Par 16 juillet 2018 août 20th, 2019 Pas de commentaires

Le pouvoir de la mémoire

L’ouvrage Farenheit 451 peut faire office de référence pour aborder le sujet de la mémoire et la littérature. La dystopie (récit d’une contre-utopie) de Ray Bradbury publiée en 1953 et adaptée en film par François Truffaut aborde jusqu’où peut aller le pouvoir de la mémoire. Le titre fait référence à la température à laquelle un livre se consume, en référence au métier du héros, Guy Montag, chargé de brûler les livres qu’il trouve sur son passage.

Dans une société où détenir un livre est un délit, Montag fait connaissance avec un groupe de marginaux qui s’emploie à apprendre le contenu des livres avant de les brûler pour échapper aux arrestations.
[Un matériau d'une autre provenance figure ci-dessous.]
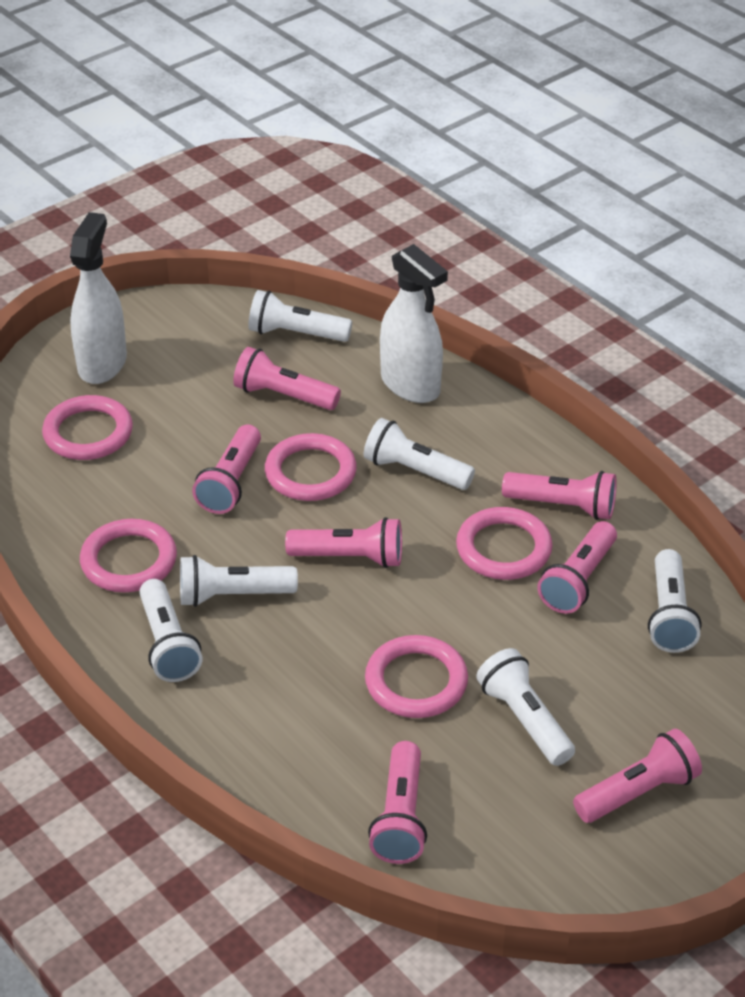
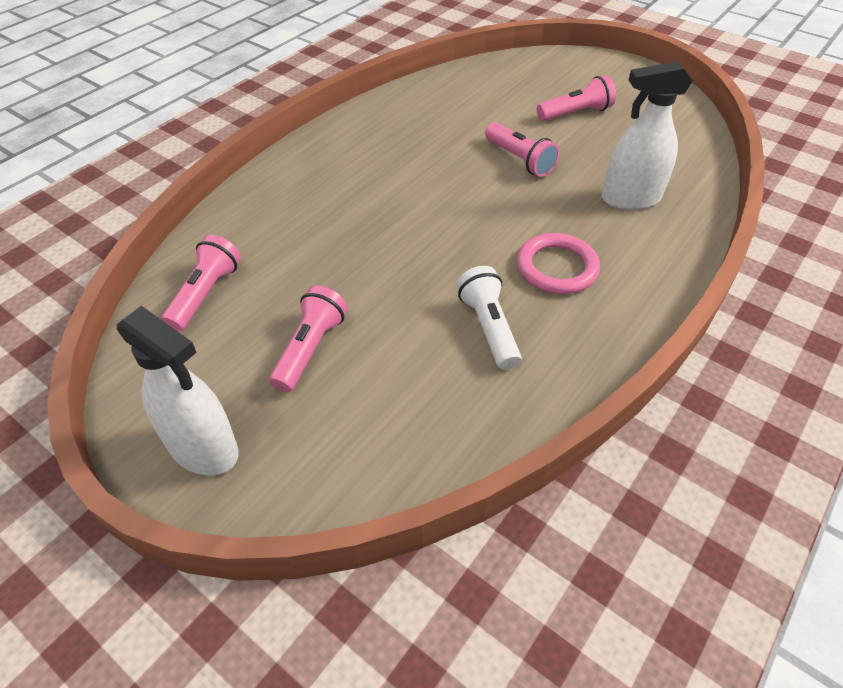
pink flashlight: 7 -> 4
pink ring: 5 -> 1
white flashlight: 6 -> 1

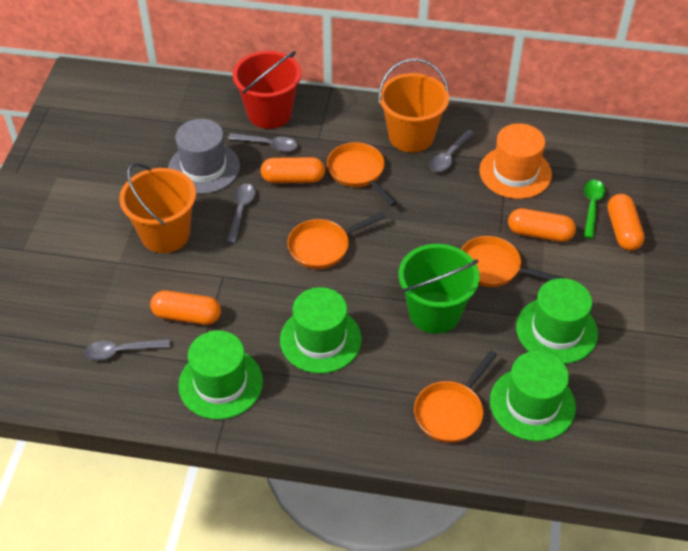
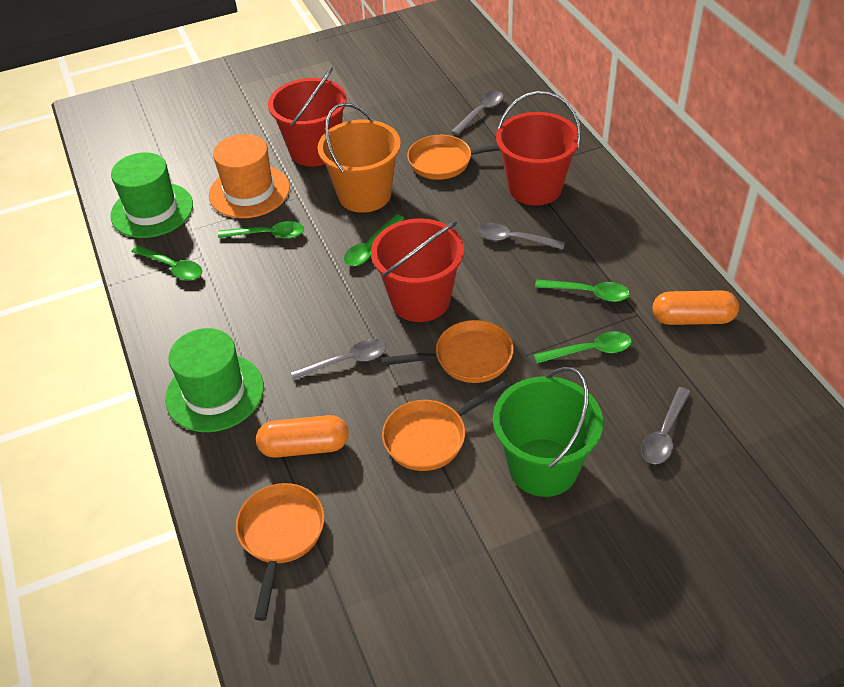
green hat: 4 -> 2
green spoon: 1 -> 5
grey hat: 1 -> 0
orange bucket: 2 -> 1
orange capsule: 4 -> 2
red bucket: 1 -> 3

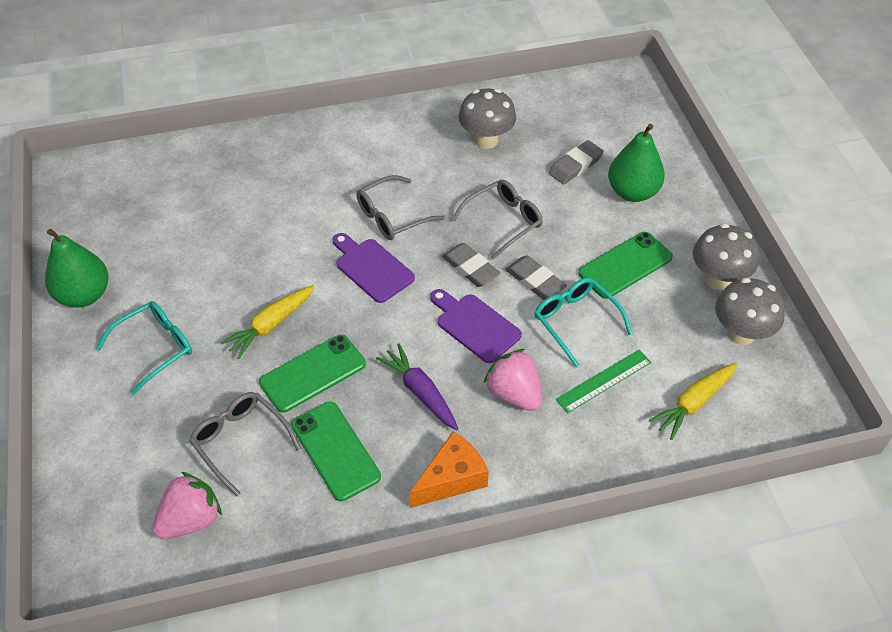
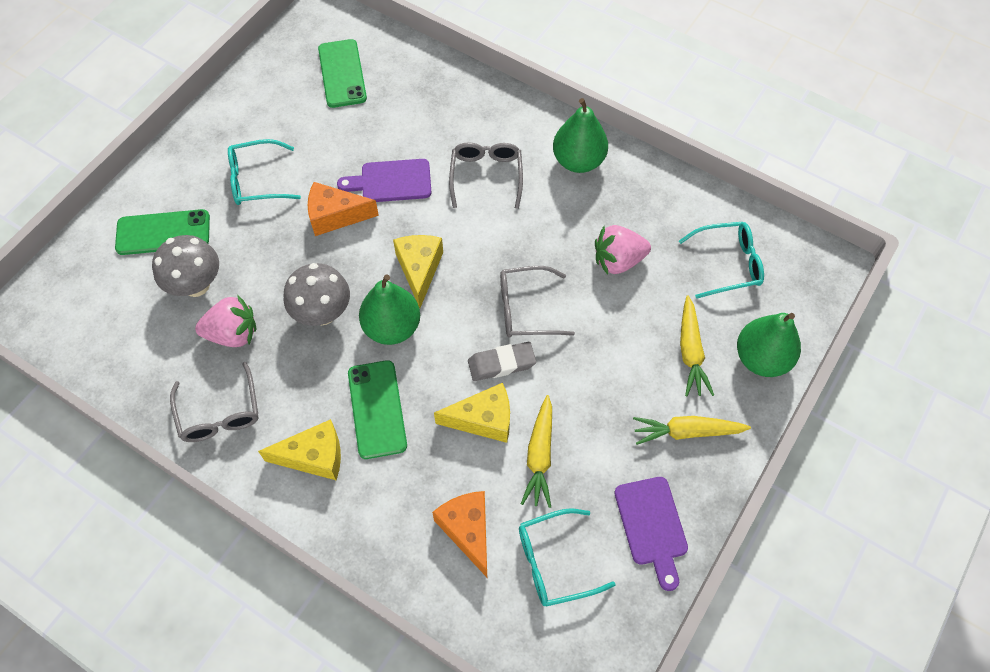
green pear: 2 -> 3
green ruler: 1 -> 0
grey eraser: 3 -> 1
grey mushroom: 3 -> 2
orange cheese: 1 -> 2
purple carrot: 1 -> 0
turquoise glasses: 2 -> 3
yellow carrot: 2 -> 3
yellow cheese: 0 -> 3

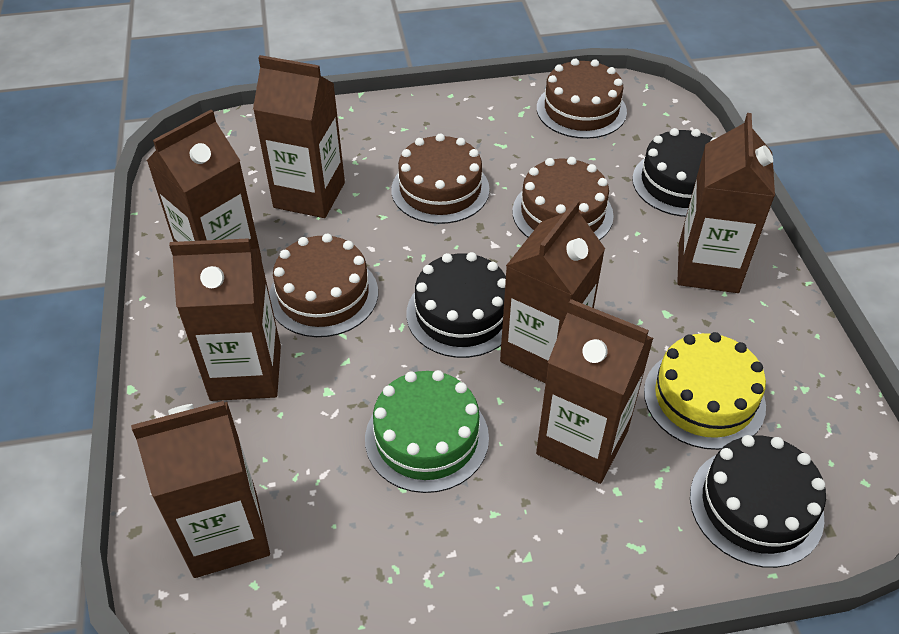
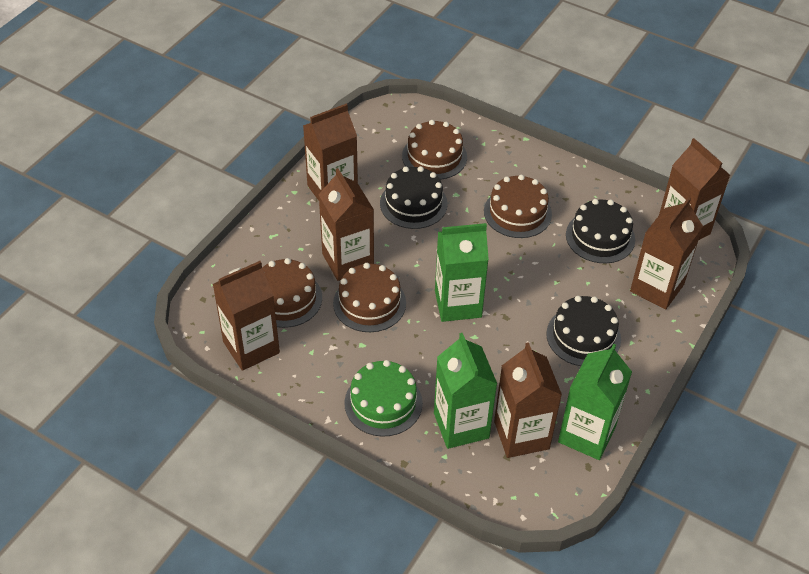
brown carton: 7 -> 6
green carton: 0 -> 3
yellow cake: 1 -> 0

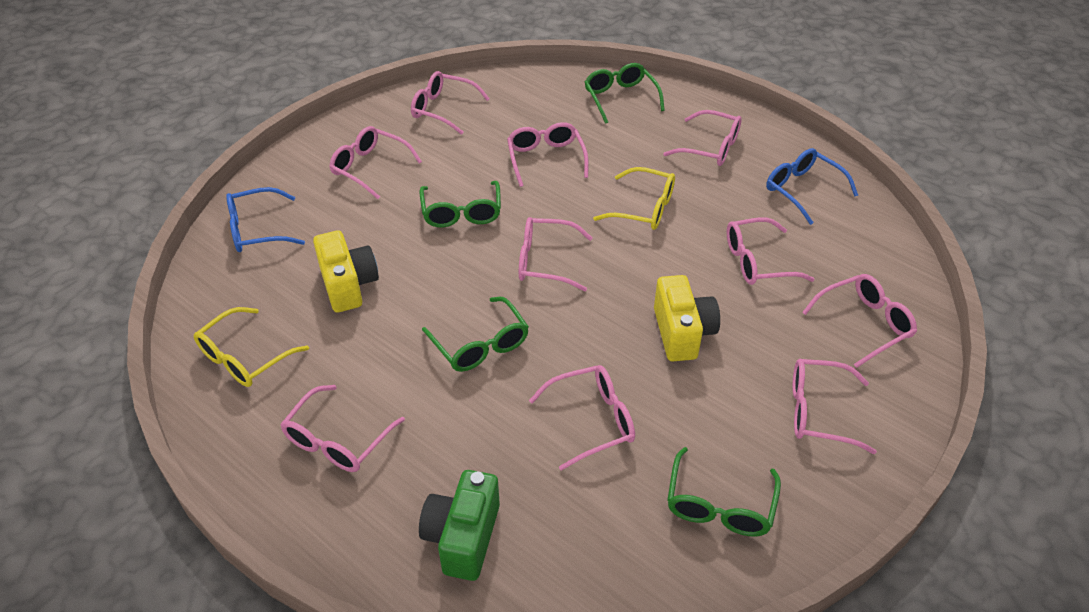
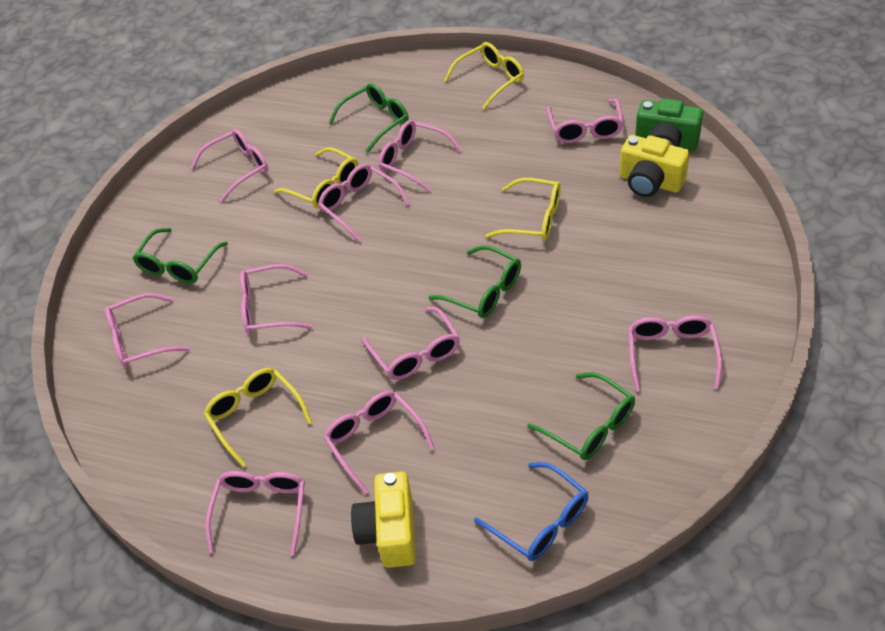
blue glasses: 2 -> 1
yellow glasses: 2 -> 4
Granger, le chef du groupe détaille ainsi leur mode opératoire : « Nous lisons les livres et les brûlons, de peur qu’on les découvre ». Ce projet est vite considéré comme le plus simple et surtout le plus sûr, toujours selon Granger : « Les microfilms n’étaient pas rentables, nous n’arrêtions pas de nous déplacer, pas question d’enterrer les films pour revenir les chercher plus tard. Toujours le risque qu’on en tombe dessus. Le mieux est de tout garder dans nos petites têtes, où personne ne peut savoir ni soupçonner ce qui s’y trouve ».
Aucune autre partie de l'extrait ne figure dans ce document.